Curiously, Mueller is a Geelong supporter who reckons he’s still three years away from recovering from the 1995 Grand Final.
 
So why Chitty?
 
“I knew who Chitty was, and was familiar with the story of the 1945 “Bloodbath” - not least because my grandfather was one of the returned servicemen in the crowd - and I’ve a memory from somewhere of him telling me about seeing South’s Ted Whitfield pulling his jumper over his head so he couldn’t be booked for trying to thump an umpire,” Mueller said.
 
“But I didn’t know about Chitty’s brothers. I was doing some research for what will hopefully be my next book, which necessitated looking into VFL/AFL Grand Final history a little deeper. I think it was at the Blueseum site that I first found out about what had happened to the rest of Chitty’s family during the war, and then I read the available books around the subject, and looked up a lot of old newspapers online.”
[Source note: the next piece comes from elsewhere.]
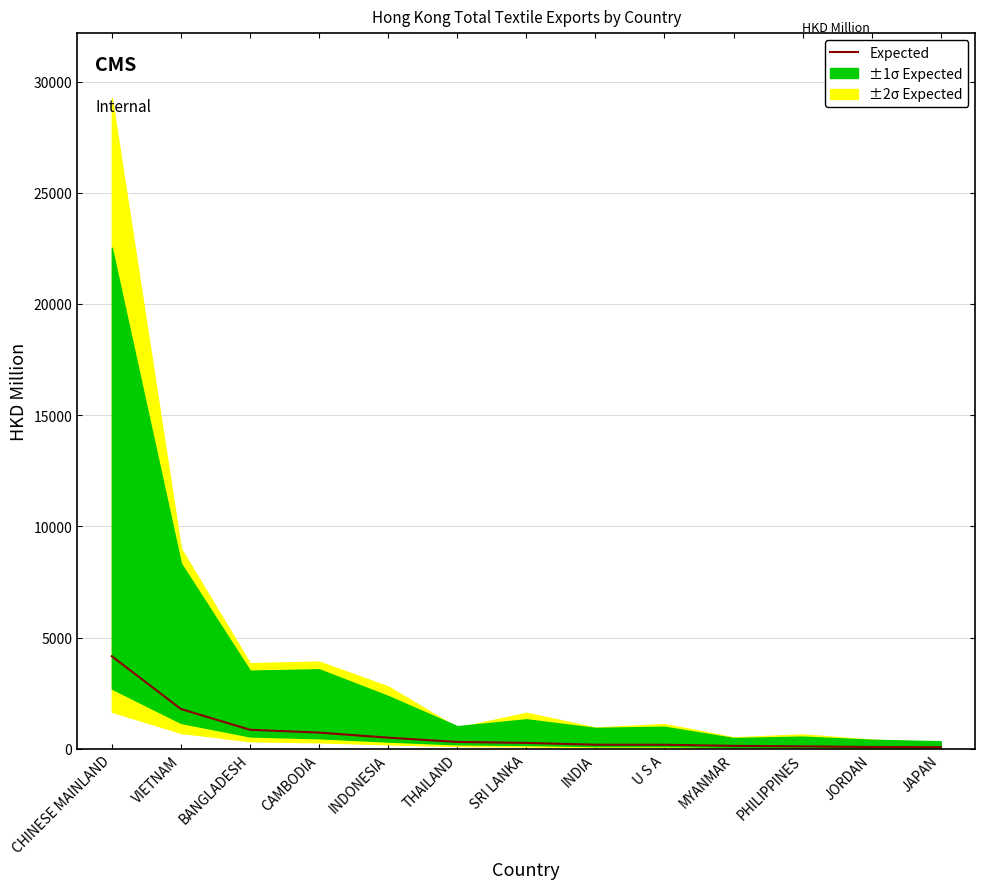

Which category has the highest value across all series?

CHINESE MAINLAND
The tale that truly fascinated Mueller related to Bob’s brother Peter Chitty, the only recipient of the Changi Brownlow Medal for best player in the Prisoner of War competition.
 
“The idea for the song came partly from that, and partly from Martin Flanagan’s great story on 1945, which suggested that one of the reasons for the on-field violence was that most of the players hadn’t served, but a lot of the crowd had, and the players felt they needed to prove something.” Mueller said.
 
“The assumption of the song is that this pressure must have weighed especially heavily on Bob Chitty, who was clearly regarded (and who clearly regarded himself) as a warrior – and not without reason, in the context of a football field – but who has to contend with having four brothers who’d been the real thing.
 
“The Blazing Zoos are a country-ish band, and there are a lot of country songs concerned with being a man and what it means, so it seemed a good fit in that respect. I also liked the fact that it’s such a peculiarly Australian story: I still haven’t found the quick way to explain it to British audiences.”


The Blazing Zoos. (Photo: Supplied)

For Mueller, the process of researching and writing proved personally cathartic. As he said: “I’ve learnt from being a journalist that writing anything is first and foremost an attempt to explain it to yourself, and I think it’s much the same with songs”.
 
So what conclusions had he drawn? Was Bob Chitty a hero, villain or both?
 
“Though Chitty’s story is (obviously) fascinating in and of itself, it’s made more so by the fact that he was such an ambiguous character – both hero and villain - and it does seem fitting that he went on to play Ned Kelly in a film, dreadful though it apparently was,” Mueller said.
 
“I mean, he was clearly more than just a knuckle-merchant – two club best and fairests, two premierships (one as captain), fourth in the 1941 Brownlow count, and up among some all-time, any-club greats in Carlton’s team of the century, none of which are honours which accrue to the out-and-out biffer and brawler.
 
“But he was also clearly that player – and every team should have one – who embraced and enjoyed the role of designated bad guy. So the short answer is: he seems to have been heroic in his villainy.
 
“Peter Chitty, however, strikes me as almost a comic-book definition of a folkloric Australian hero, to the extent that it seems genuinely weird to me that there isn’t a statue of him somewhere.”

CLICK HERE TO LISTEN TO "BOB CHITTY'S BLUES"

Note: The Blazing Zoos have existed in some shape or form since 2006, having been assembled in the first instance in response to an unlikely invitation to play at a beach festival in Albania. Since then, they've made two albums, 2010’s “I’ll Leave Quietly”, and the brand new “Chocks Away”. Career highlights include opening for Drive-By Truckers in Amsterdam, for Corb Lund & The Hurtin’ Albertans in London, and (as of the current album) accidentally co-writing a song with Jerry Chesnut, one of Nashville’s most eminent elders and composer of “A Good Year For The Roses”, among many others.